To increase the signal to noise ratio (SNR) and improve the measurement of small surface displacements, the field of contact resonance (CR) spectroscopy [8–14] has garnered ever-increasing attention in the AFM community. CR spectroscopy uses the measurement of the natural frequencies of vibration of the permanently coupled tip–sample system and resonance amplification to obtain quantitative information about the sample. It follows naturally that CR spectroscopy techniques would be combined with the aforementioned advanced contact modes of AFM. For example, coupling CR methods with PFM [15–17] has shown drastic measurement enhancement due to resonance amplification. However, one primary issue with current CR methods is that the amplification bandwidth of the measurement is constrained to the bandwidth of the discrete natural frequencies of the system. That is, one can only measure frequency-dependent phenomena, with resonance amplification, in very small frequency windows. Additionally, changes in sample topography and material properties can alter the locations of these natural frequencies.

One way to achieve resonance amplification at arbitrary frequencies is to adjust the stiffness of the sensor in situ. Mechanical methods for in situ stiffness adjustment include: changing the effective length of the resonating beam structure [18–20], utilizing thermal input to impose thermal stresses [21] on the structure or affect the temperature-dependent Young’s modulus [22], and changing the shape of the device to adjust the stiffness. For example, Kawai et al. [23] used a complex device geometry with piezoelectric elements to fold a microelectromechanical system beam, thereby changing the beam’s second area moment, effectively changing the device stiffness. This device achieved a 14% change in static stiffness between the folded and unfolded states.

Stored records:
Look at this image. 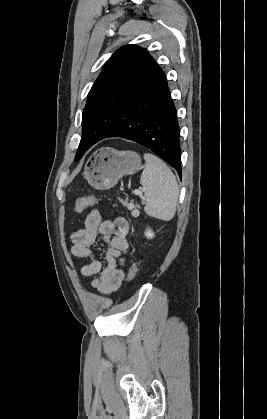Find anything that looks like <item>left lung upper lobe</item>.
<instances>
[{
	"label": "left lung upper lobe",
	"mask_w": 267,
	"mask_h": 419,
	"mask_svg": "<svg viewBox=\"0 0 267 419\" xmlns=\"http://www.w3.org/2000/svg\"><path fill=\"white\" fill-rule=\"evenodd\" d=\"M160 71L148 52L136 45L123 46L111 56L89 91L75 161L86 152L92 136L106 119L111 114L125 111Z\"/></svg>",
	"instance_id": "5c2ea615"
}]
</instances>
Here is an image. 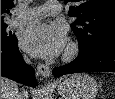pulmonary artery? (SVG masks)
Instances as JSON below:
<instances>
[{
  "instance_id": "pulmonary-artery-1",
  "label": "pulmonary artery",
  "mask_w": 115,
  "mask_h": 99,
  "mask_svg": "<svg viewBox=\"0 0 115 99\" xmlns=\"http://www.w3.org/2000/svg\"><path fill=\"white\" fill-rule=\"evenodd\" d=\"M62 7L57 1H49L43 6L31 8L23 11L20 15L13 18L10 22L11 27L19 26L25 23L39 20L48 15H57L61 13Z\"/></svg>"
}]
</instances>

■ **Short exercise 1**: Summarize the passage on contact resonance spectroscopy in two sentences.
■ **Short exercise 2**: Print the part of the passage on contact resonance spectroscopy starting at "One way to achieve" and ending at "and unfolded states.".
The items are not needed for any of the work here.

■ **Complete answer 1**: Contact resonance spectroscopy measures the natural frequencies of the coupled tip–sample system and uses resonance amplification to gain quantitative sample information, but its amplification is limited to narrow bands around discrete natural frequencies that can shift with topography and material properties. Adjusting sensor stiffness in situ, for instance by changing beam length, applying thermal input, or changing device shape, offers a way to achieve resonance amplification at arbitrary frequencies.

■ **Complete answer 2**:
One way to achieve resonance amplification at arbitrary frequencies is to adjust the stiffness of the sensor in situ. Mechanical methods for in situ stiffness adjustment include: changing the effective length of the resonating beam structure [18–20], utilizing thermal input to impose thermal stresses [21] on the structure or affect the temperature-dependent Young’s modulus [22], and changing the shape of the device to adjust the stiffness. For example, Kawai et al. [23] used a complex device geometry with piezoelectric elements to fold a microelectromechanical system beam, thereby changing the beam’s second area moment, effectively changing the device stiffness. This device achieved a 14% change in static stiffness between the folded and unfolded states.